• _Task brief_
Output the full set of records exactly.

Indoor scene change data
************
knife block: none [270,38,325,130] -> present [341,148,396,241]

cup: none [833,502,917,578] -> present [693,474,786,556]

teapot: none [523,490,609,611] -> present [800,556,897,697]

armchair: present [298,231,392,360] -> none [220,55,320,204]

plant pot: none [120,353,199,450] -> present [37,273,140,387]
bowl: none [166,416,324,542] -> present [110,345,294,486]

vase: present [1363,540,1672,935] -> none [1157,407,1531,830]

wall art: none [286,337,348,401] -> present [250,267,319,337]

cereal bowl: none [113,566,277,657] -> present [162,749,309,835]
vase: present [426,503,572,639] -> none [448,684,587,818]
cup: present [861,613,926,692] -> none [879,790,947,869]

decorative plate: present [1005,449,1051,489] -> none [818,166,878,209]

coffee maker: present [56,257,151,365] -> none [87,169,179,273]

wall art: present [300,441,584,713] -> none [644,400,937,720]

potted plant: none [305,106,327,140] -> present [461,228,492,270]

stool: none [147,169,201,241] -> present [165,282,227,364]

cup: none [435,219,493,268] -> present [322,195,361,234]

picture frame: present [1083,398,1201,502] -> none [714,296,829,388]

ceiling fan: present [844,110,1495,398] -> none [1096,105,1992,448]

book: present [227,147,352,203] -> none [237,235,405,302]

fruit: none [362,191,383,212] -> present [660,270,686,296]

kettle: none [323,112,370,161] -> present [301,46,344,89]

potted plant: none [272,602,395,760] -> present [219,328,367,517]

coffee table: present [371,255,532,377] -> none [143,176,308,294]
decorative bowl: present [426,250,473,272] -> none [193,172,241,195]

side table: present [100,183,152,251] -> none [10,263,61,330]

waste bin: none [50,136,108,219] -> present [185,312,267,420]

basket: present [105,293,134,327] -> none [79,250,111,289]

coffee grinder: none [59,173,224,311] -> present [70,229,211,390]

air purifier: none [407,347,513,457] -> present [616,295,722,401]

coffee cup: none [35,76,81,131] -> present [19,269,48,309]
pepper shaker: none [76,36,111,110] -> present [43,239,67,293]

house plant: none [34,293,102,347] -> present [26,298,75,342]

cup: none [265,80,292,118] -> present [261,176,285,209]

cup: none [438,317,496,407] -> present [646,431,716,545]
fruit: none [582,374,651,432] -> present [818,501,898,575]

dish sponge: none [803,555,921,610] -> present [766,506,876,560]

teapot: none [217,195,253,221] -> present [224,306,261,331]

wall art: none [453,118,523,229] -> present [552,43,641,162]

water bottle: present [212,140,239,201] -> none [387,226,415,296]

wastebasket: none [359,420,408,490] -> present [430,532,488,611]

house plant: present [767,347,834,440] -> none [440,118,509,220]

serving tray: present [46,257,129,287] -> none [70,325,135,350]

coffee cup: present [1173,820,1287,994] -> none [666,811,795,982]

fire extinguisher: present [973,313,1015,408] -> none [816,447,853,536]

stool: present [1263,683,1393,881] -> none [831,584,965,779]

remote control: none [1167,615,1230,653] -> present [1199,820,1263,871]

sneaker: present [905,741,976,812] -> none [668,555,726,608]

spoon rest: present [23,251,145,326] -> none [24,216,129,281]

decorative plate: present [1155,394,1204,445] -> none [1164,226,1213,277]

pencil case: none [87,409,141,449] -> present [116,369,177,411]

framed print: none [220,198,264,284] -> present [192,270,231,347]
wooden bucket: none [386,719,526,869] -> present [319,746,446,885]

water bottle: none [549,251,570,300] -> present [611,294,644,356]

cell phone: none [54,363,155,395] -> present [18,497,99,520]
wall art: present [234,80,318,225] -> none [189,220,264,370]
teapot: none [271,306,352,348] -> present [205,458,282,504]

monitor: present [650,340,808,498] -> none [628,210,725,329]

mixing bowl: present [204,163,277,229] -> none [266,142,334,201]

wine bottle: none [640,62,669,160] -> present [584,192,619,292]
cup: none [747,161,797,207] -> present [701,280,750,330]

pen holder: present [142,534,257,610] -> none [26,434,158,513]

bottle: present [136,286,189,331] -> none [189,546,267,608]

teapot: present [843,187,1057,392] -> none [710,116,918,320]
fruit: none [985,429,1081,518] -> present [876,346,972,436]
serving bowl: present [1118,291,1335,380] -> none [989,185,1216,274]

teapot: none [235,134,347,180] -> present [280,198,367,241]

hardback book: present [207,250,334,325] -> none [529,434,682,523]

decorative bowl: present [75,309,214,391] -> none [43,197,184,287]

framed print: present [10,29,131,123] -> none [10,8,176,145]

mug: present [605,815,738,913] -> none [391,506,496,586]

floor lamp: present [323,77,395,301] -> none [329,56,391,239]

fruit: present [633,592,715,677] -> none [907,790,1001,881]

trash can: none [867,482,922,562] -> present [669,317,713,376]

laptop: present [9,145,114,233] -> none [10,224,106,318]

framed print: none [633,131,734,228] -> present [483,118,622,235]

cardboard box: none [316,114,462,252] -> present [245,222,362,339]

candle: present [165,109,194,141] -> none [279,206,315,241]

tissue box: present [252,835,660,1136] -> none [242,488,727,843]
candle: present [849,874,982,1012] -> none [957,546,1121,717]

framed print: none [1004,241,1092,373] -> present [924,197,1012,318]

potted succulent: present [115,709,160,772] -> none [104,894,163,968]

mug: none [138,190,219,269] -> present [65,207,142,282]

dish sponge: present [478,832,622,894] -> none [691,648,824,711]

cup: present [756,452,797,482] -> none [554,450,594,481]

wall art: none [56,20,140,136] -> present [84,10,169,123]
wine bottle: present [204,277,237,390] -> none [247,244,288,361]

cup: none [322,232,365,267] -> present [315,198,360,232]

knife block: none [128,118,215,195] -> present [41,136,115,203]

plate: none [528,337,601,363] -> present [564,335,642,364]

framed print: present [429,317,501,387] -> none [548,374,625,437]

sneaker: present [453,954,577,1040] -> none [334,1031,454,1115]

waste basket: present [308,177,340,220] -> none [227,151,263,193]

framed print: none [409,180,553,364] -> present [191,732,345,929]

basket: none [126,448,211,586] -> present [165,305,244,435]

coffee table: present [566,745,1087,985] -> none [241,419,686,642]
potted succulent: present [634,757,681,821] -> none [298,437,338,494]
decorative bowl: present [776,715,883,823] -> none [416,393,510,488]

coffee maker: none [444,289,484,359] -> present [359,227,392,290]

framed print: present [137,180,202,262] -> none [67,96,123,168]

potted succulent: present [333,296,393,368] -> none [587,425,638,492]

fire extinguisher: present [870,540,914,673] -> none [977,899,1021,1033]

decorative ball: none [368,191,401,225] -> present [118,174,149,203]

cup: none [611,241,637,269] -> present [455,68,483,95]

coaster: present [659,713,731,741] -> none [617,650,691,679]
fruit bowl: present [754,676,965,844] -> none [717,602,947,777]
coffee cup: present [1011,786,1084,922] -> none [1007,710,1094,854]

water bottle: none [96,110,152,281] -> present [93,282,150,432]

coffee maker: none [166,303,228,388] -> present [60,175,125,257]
************
• _Final answer_
knife block: none [270,38,325,130] -> present [341,148,396,241]

cup: none [833,502,917,578] -> present [693,474,786,556]

teapot: none [523,490,609,611] -> present [800,556,897,697]

armchair: present [298,231,392,360] -> none [220,55,320,204]

plant pot: none [120,353,199,450] -> present [37,273,140,387]
bowl: none [166,416,324,542] -> present [110,345,294,486]

vase: present [1363,540,1672,935] -> none [1157,407,1531,830]

wall art: none [286,337,348,401] -> present [250,267,319,337]

cereal bowl: none [113,566,277,657] -> present [162,749,309,835]
vase: present [426,503,572,639] -> none [448,684,587,818]
cup: present [861,613,926,692] -> none [879,790,947,869]

decorative plate: present [1005,449,1051,489] -> none [818,166,878,209]

coffee maker: present [56,257,151,365] -> none [87,169,179,273]

wall art: present [300,441,584,713] -> none [644,400,937,720]

potted plant: none [305,106,327,140] -> present [461,228,492,270]

stool: none [147,169,201,241] -> present [165,282,227,364]

cup: none [435,219,493,268] -> present [322,195,361,234]

picture frame: present [1083,398,1201,502] -> none [714,296,829,388]

ceiling fan: present [844,110,1495,398] -> none [1096,105,1992,448]

book: present [227,147,352,203] -> none [237,235,405,302]

fruit: none [362,191,383,212] -> present [660,270,686,296]

kettle: none [323,112,370,161] -> present [301,46,344,89]

potted plant: none [272,602,395,760] -> present [219,328,367,517]

coffee table: present [371,255,532,377] -> none [143,176,308,294]
decorative bowl: present [426,250,473,272] -> none [193,172,241,195]

side table: present [100,183,152,251] -> none [10,263,61,330]

waste bin: none [50,136,108,219] -> present [185,312,267,420]

basket: present [105,293,134,327] -> none [79,250,111,289]

coffee grinder: none [59,173,224,311] -> present [70,229,211,390]

air purifier: none [407,347,513,457] -> present [616,295,722,401]

coffee cup: none [35,76,81,131] -> present [19,269,48,309]
pepper shaker: none [76,36,111,110] -> present [43,239,67,293]

house plant: none [34,293,102,347] -> present [26,298,75,342]

cup: none [265,80,292,118] -> present [261,176,285,209]

cup: none [438,317,496,407] -> present [646,431,716,545]
fruit: none [582,374,651,432] -> present [818,501,898,575]

dish sponge: none [803,555,921,610] -> present [766,506,876,560]

teapot: none [217,195,253,221] -> present [224,306,261,331]

wall art: none [453,118,523,229] -> present [552,43,641,162]

water bottle: present [212,140,239,201] -> none [387,226,415,296]

wastebasket: none [359,420,408,490] -> present [430,532,488,611]

house plant: present [767,347,834,440] -> none [440,118,509,220]

serving tray: present [46,257,129,287] -> none [70,325,135,350]

coffee cup: present [1173,820,1287,994] -> none [666,811,795,982]

fire extinguisher: present [973,313,1015,408] -> none [816,447,853,536]

stool: present [1263,683,1393,881] -> none [831,584,965,779]

remote control: none [1167,615,1230,653] -> present [1199,820,1263,871]

sneaker: present [905,741,976,812] -> none [668,555,726,608]

spoon rest: present [23,251,145,326] -> none [24,216,129,281]

decorative plate: present [1155,394,1204,445] -> none [1164,226,1213,277]

pencil case: none [87,409,141,449] -> present [116,369,177,411]

framed print: none [220,198,264,284] -> present [192,270,231,347]
wooden bucket: none [386,719,526,869] -> present [319,746,446,885]

water bottle: none [549,251,570,300] -> present [611,294,644,356]

cell phone: none [54,363,155,395] -> present [18,497,99,520]
wall art: present [234,80,318,225] -> none [189,220,264,370]
teapot: none [271,306,352,348] -> present [205,458,282,504]

monitor: present [650,340,808,498] -> none [628,210,725,329]

mixing bowl: present [204,163,277,229] -> none [266,142,334,201]

wine bottle: none [640,62,669,160] -> present [584,192,619,292]
cup: none [747,161,797,207] -> present [701,280,750,330]

pen holder: present [142,534,257,610] -> none [26,434,158,513]

bottle: present [136,286,189,331] -> none [189,546,267,608]

teapot: present [843,187,1057,392] -> none [710,116,918,320]
fruit: none [985,429,1081,518] -> present [876,346,972,436]
serving bowl: present [1118,291,1335,380] -> none [989,185,1216,274]

teapot: none [235,134,347,180] -> present [280,198,367,241]

hardback book: present [207,250,334,325] -> none [529,434,682,523]

decorative bowl: present [75,309,214,391] -> none [43,197,184,287]

framed print: present [10,29,131,123] -> none [10,8,176,145]

mug: present [605,815,738,913] -> none [391,506,496,586]

floor lamp: present [323,77,395,301] -> none [329,56,391,239]

fruit: present [633,592,715,677] -> none [907,790,1001,881]

trash can: none [867,482,922,562] -> present [669,317,713,376]

laptop: present [9,145,114,233] -> none [10,224,106,318]

framed print: none [633,131,734,228] -> present [483,118,622,235]

cardboard box: none [316,114,462,252] -> present [245,222,362,339]

candle: present [165,109,194,141] -> none [279,206,315,241]

tissue box: present [252,835,660,1136] -> none [242,488,727,843]
candle: present [849,874,982,1012] -> none [957,546,1121,717]

framed print: none [1004,241,1092,373] -> present [924,197,1012,318]

potted succulent: present [115,709,160,772] -> none [104,894,163,968]

mug: none [138,190,219,269] -> present [65,207,142,282]

dish sponge: present [478,832,622,894] -> none [691,648,824,711]

cup: present [756,452,797,482] -> none [554,450,594,481]

wall art: none [56,20,140,136] -> present [84,10,169,123]
wine bottle: present [204,277,237,390] -> none [247,244,288,361]

cup: none [322,232,365,267] -> present [315,198,360,232]

knife block: none [128,118,215,195] -> present [41,136,115,203]

plate: none [528,337,601,363] -> present [564,335,642,364]

framed print: present [429,317,501,387] -> none [548,374,625,437]

sneaker: present [453,954,577,1040] -> none [334,1031,454,1115]

waste basket: present [308,177,340,220] -> none [227,151,263,193]

framed print: none [409,180,553,364] -> present [191,732,345,929]

basket: none [126,448,211,586] -> present [165,305,244,435]

coffee table: present [566,745,1087,985] -> none [241,419,686,642]
potted succulent: present [634,757,681,821] -> none [298,437,338,494]
decorative bowl: present [776,715,883,823] -> none [416,393,510,488]

coffee maker: none [444,289,484,359] -> present [359,227,392,290]

framed print: present [137,180,202,262] -> none [67,96,123,168]

potted succulent: present [333,296,393,368] -> none [587,425,638,492]

fire extinguisher: present [870,540,914,673] -> none [977,899,1021,1033]

decorative ball: none [368,191,401,225] -> present [118,174,149,203]

cup: none [611,241,637,269] -> present [455,68,483,95]

coaster: present [659,713,731,741] -> none [617,650,691,679]
fruit bowl: present [754,676,965,844] -> none [717,602,947,777]
coffee cup: present [1011,786,1084,922] -> none [1007,710,1094,854]

water bottle: none [96,110,152,281] -> present [93,282,150,432]

coffee maker: none [166,303,228,388] -> present [60,175,125,257]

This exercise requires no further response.